So verspielt man eine ganze Saison innert vier Wochen
Dortmunds Vorsprung auf die Bayern ist weg, Roman Bürki schimpft, und dennoch sprechen sie beim BVB plötzlich vom Titel.
Eigentlich war es als Witz gedacht. Als lockerer Spruch, wie es bei den Livetickern von «11 Freunde» immer wieder vorkommt. Als Dortmund bei Tottenham im Achtelfinal-Hinspiel der Champions League in der zweiten Halbzeit 0:1 zurücklag, schrieben die Kollegen vom Fussballmagazin: «Vom Wembley-Stadion bis zur Themse sind es übrigens sechs Meilen. Nur falls Dortmunds Saison später noch den Bach runtergehen will.» Nun, sie scheint.
Es sind vier Wochen. Vier schwarze Wochen, die gleich eine ganze Saison den Bach runtergehen zu lassen drohen, um im Bild zu bleiben. In diesen 28 Tagen verspielte der BVB mit dem 0:3 in London wohl die Chancen auf ein Weiterkommen in der Königsklasse, flog trotz zweimaliger Führung gegen Werder Bremen aus dem Cup und, noch viel schlimmer, verspielte den Sieben-Punkte-Vorsprung auf Bayern München. Nach 24 Spieltagen weisen die beiden Teams 54 Punkte auf – die Direktbegegnung findet Anfang April in München statt. Und die Bayern sind in Fahrt: Sie gewannen elf der letzten zwölf Ligaspiele.
Beim BVB herrscht dagegen tiefe Depression. Seit Februar resultierte für Favres Team gerade mal ein Sieg. Gegen Hoffenheim schaffte es Schwarz-Gelb sogar, innert 15 Minuten einen 3:0-Vorsprung zu verspielen.

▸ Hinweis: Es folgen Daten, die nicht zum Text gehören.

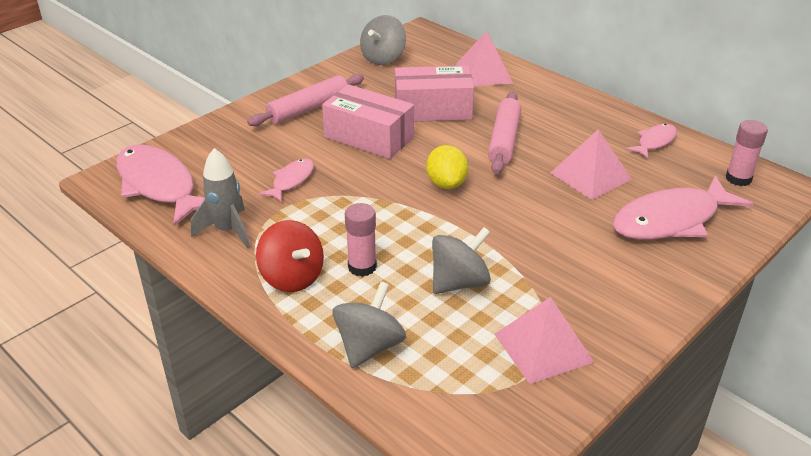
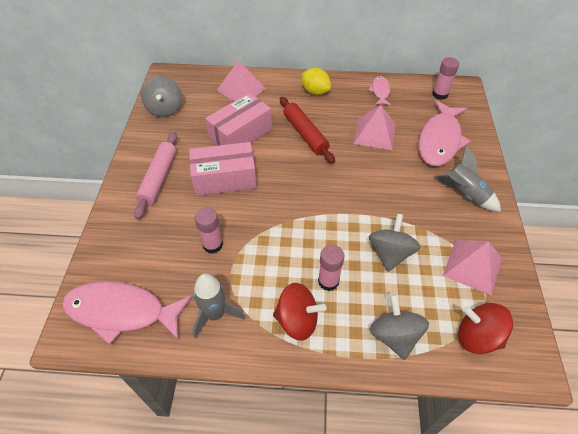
camera: 40 degrees left, 15 degrees up
pink fish [259,158,314,202] -> pink glue stick [195,207,223,254]
yellow lemon [426,145,468,189] -> yellow lemon moved to [301,68,331,95]
pink rolling pin [488,92,521,174] -> red rolling pin [280,97,335,164]
none -> grey rocket [434,146,501,212]
none -> red spinning top [458,303,513,354]

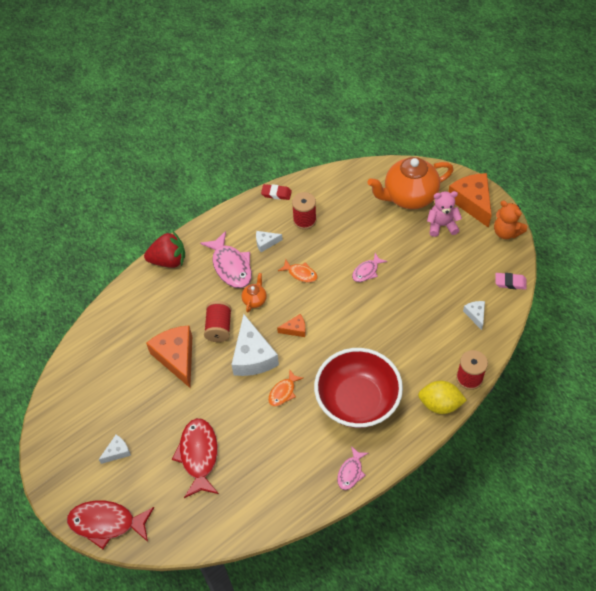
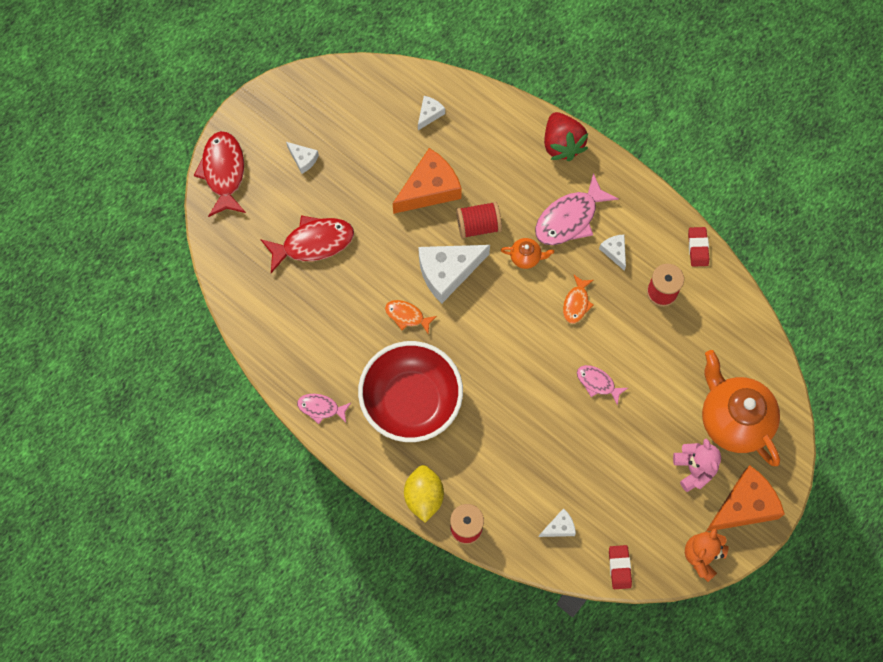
camera: 75 degrees right, 15 degrees up
orange cheese [277,314,306,337] -> none
pink eraser [495,273,527,290] -> red eraser [609,545,632,589]
none -> white cheese [418,96,445,130]

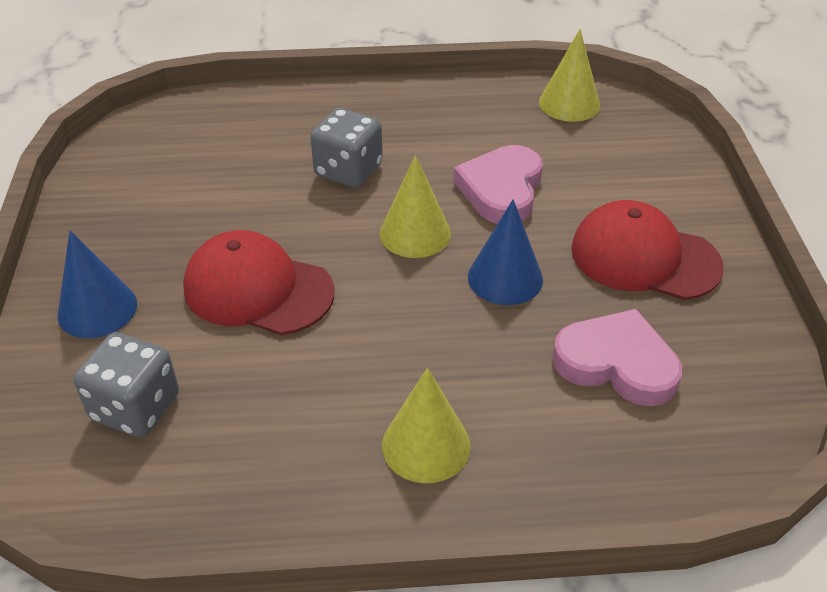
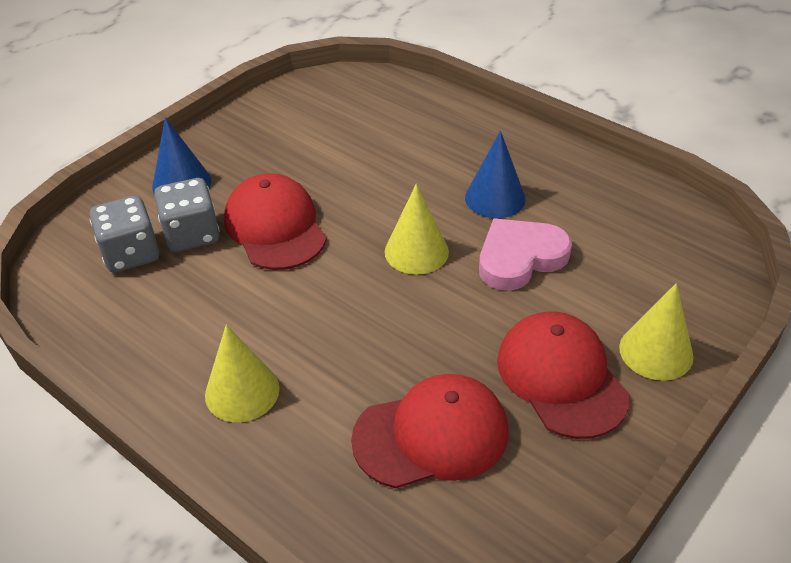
camera: 45 degrees right, 0 degrees up
grey dice [310,108,383,188] -> grey dice moved to [154,178,219,252]
blue cone [468,199,543,305] -> blue cone moved to [465,131,526,218]
yellow cone [539,29,600,122] -> yellow cone moved to [619,283,694,381]
pink heart [552,309,682,406] -> red cap [351,374,508,488]

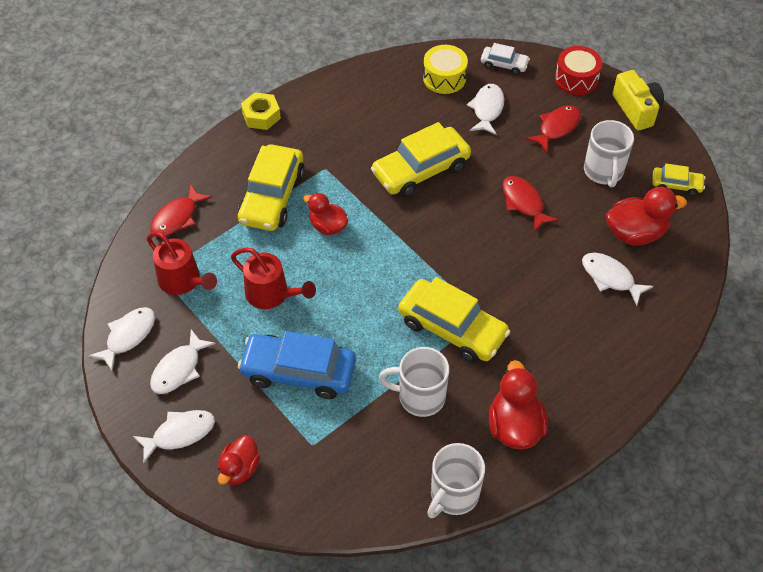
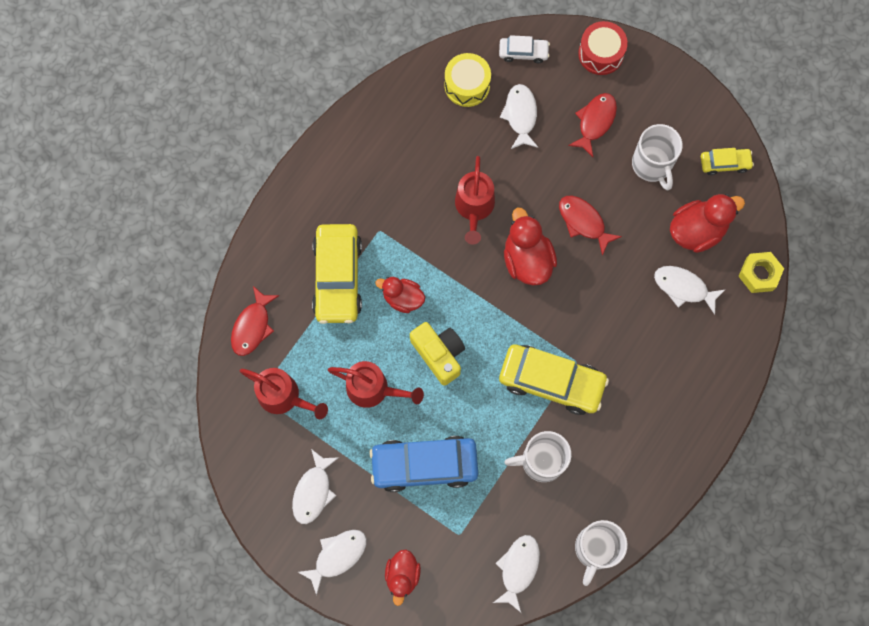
camera: 15 degrees left, 20 degrees up
white fish [89,307,155,371] -> white fish moved to [493,535,540,613]
yellow nut [241,92,281,130] -> yellow nut moved to [738,252,784,293]
yellow car [371,122,471,197] -> red watering can [455,156,495,244]
red duck [489,360,548,449] -> red duck moved to [504,208,557,286]
yellow camera [612,70,664,130] -> yellow camera moved to [410,322,465,386]

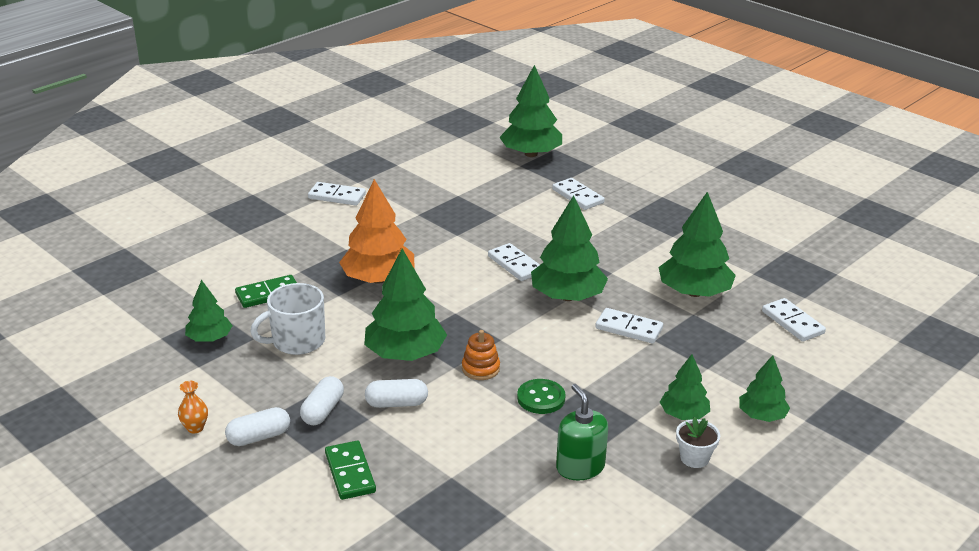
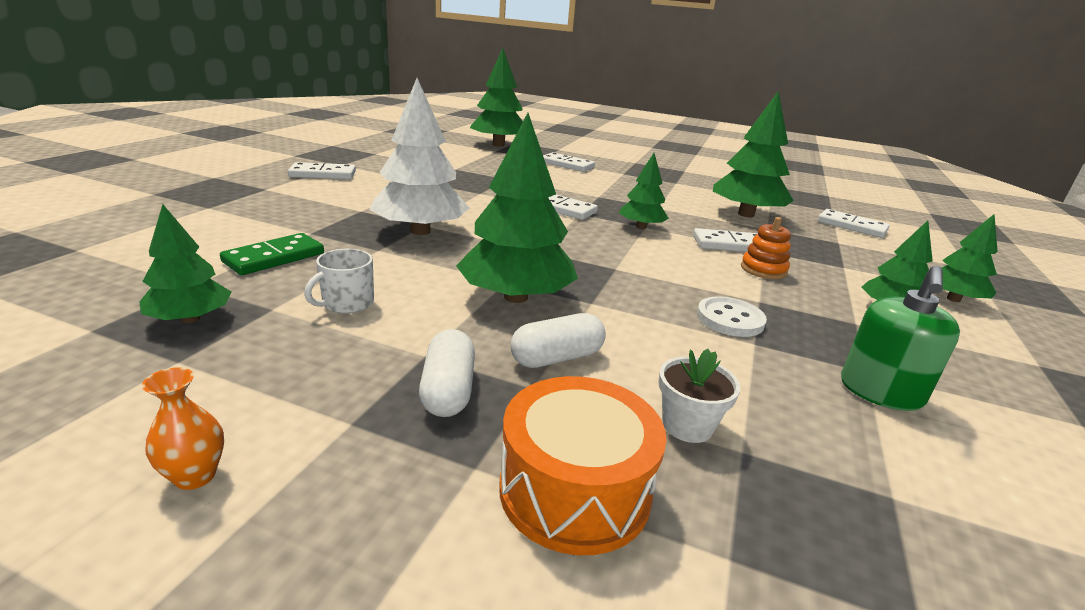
camera: 25 degrees left, 5 degrees down
white capsule [225,407,290,446] -> none
white mug [250,283,325,355] -> white mug [304,249,374,314], size x0.60
green domino [325,441,376,500] -> orange drum [499,376,667,555]
orange tree [339,179,414,284] -> white tree [370,78,469,235]
orange stacking toy [462,330,500,380] -> orange stacking toy moved to [741,217,791,279]
green button [517,379,566,414] -> white button [697,297,767,337]
green tree [531,195,608,301] -> green tree [619,153,669,229], size x0.57
green soap dispenser [556,384,608,481] -> green soap dispenser turned 105 degrees counterclockwise [841,266,960,411]
white flower pot [676,417,720,468] -> white flower pot moved to [659,349,741,443]

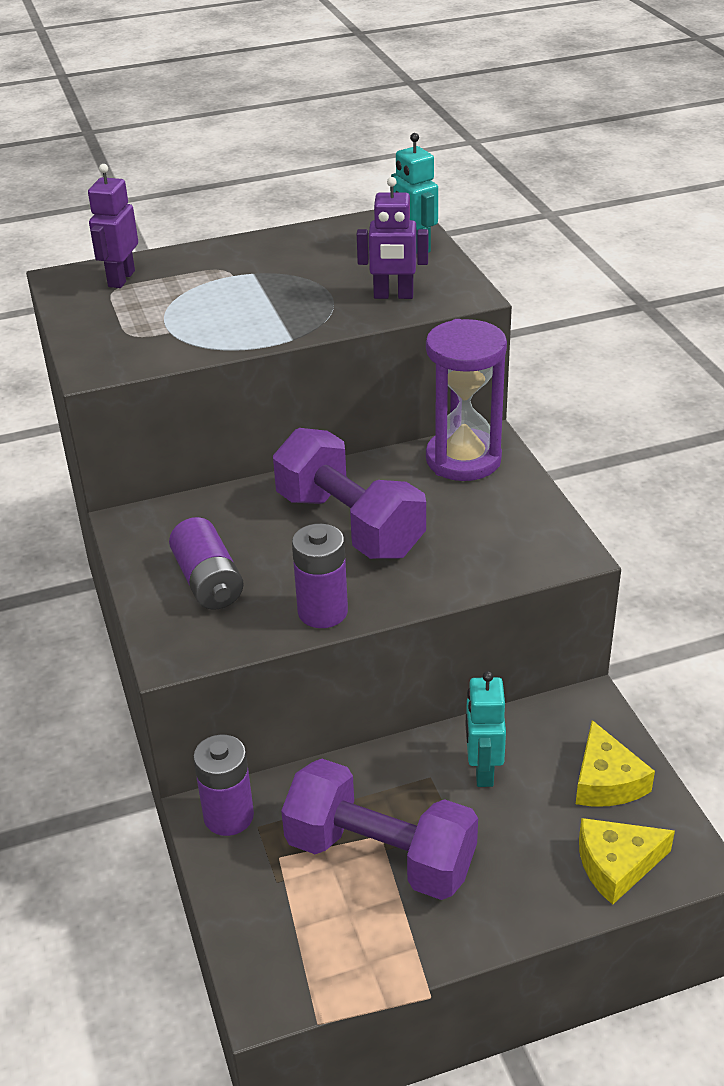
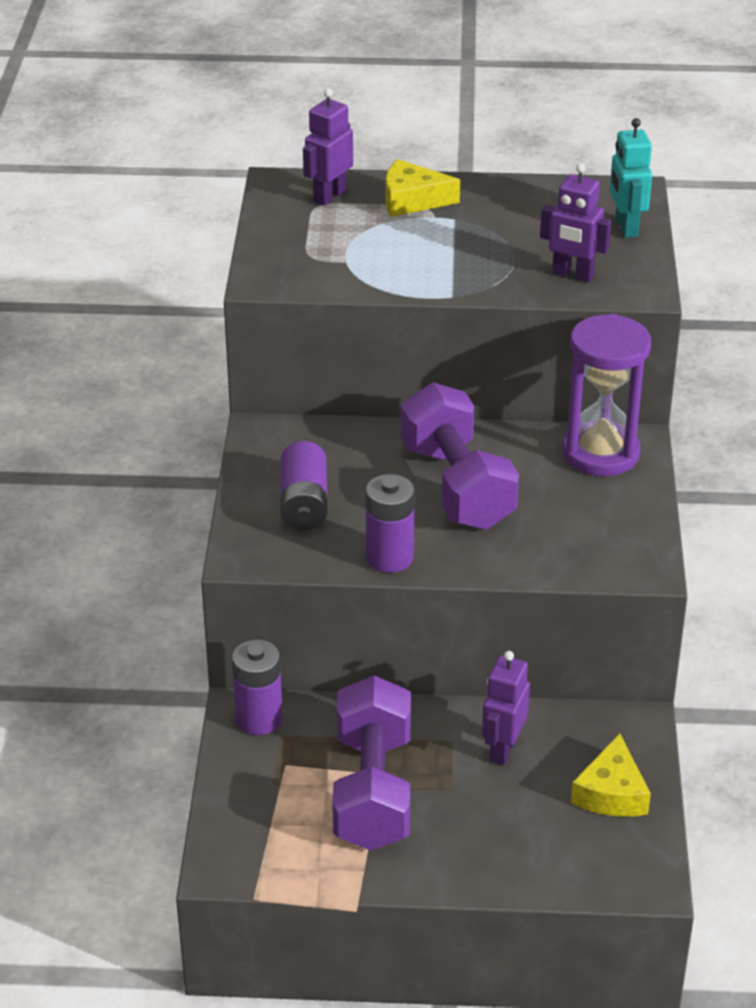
camera: 20 degrees right, 0 degrees up
purple dumbbell [281,759,478,900] -> purple dumbbell turned 45 degrees clockwise [332,675,411,851]
turquoise robot [466,671,506,787] -> purple robot [482,651,530,765]
yellow cheese [579,818,675,905] -> yellow cheese moved to [386,159,460,217]

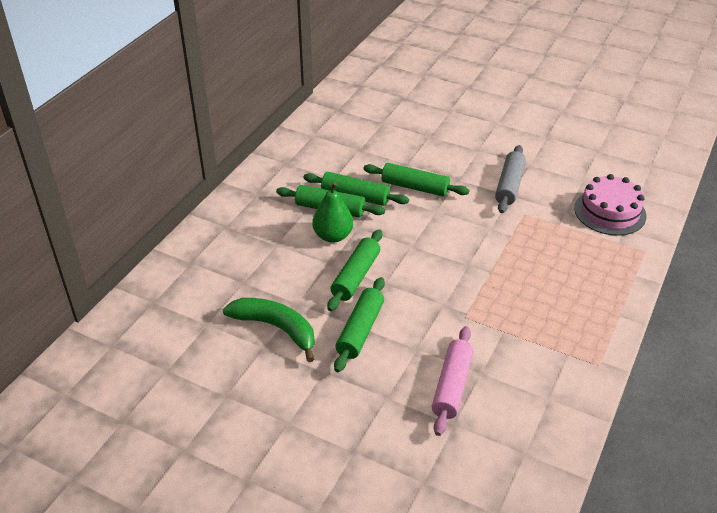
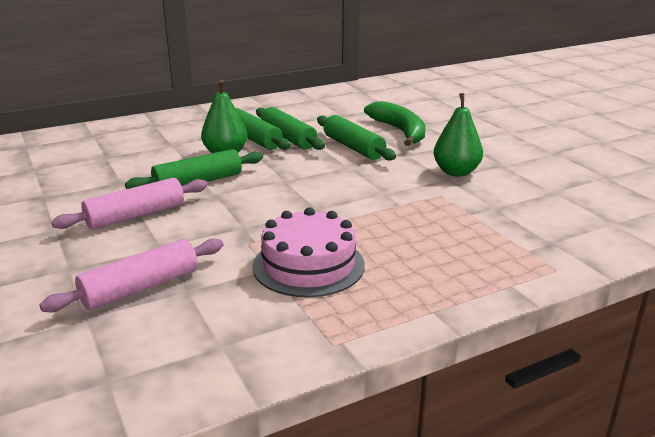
camera: 35 degrees right, 15 degrees down
green banana [223,298,315,362] -> green banana moved to [364,101,425,146]
green rolling pin [334,277,385,372] -> pink rolling pin [51,178,208,229]
grey rolling pin [495,145,526,213] -> green pear [434,93,483,176]
pink cake [574,174,646,236] -> pink cake moved to [253,207,365,297]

Jetzt also der neue Tiefpunkt: 1:2 in Augsburg. Zwei Anfängerfehler in der Abwehr führten zu den Gegentreffern, sodass Goalie Roman Bürki nach Spielschluss ungehalten sagte: «Ich muss mich auf dem Spielfeld zusammenreissen, dass ich niemandem den Kopf abreisse.» Direkt auf den Mann spielte BVB-Berater Matthias Sammer: «Wissen alle Spieler, was auf sie zukommt? Hakimi wusste es nicht, Sancho nicht, Zagadou nicht.» Ersterer und Letzterer waren es auch, die für die Augsburger Tore aus Dortmunder Sicht verantwortlich waren.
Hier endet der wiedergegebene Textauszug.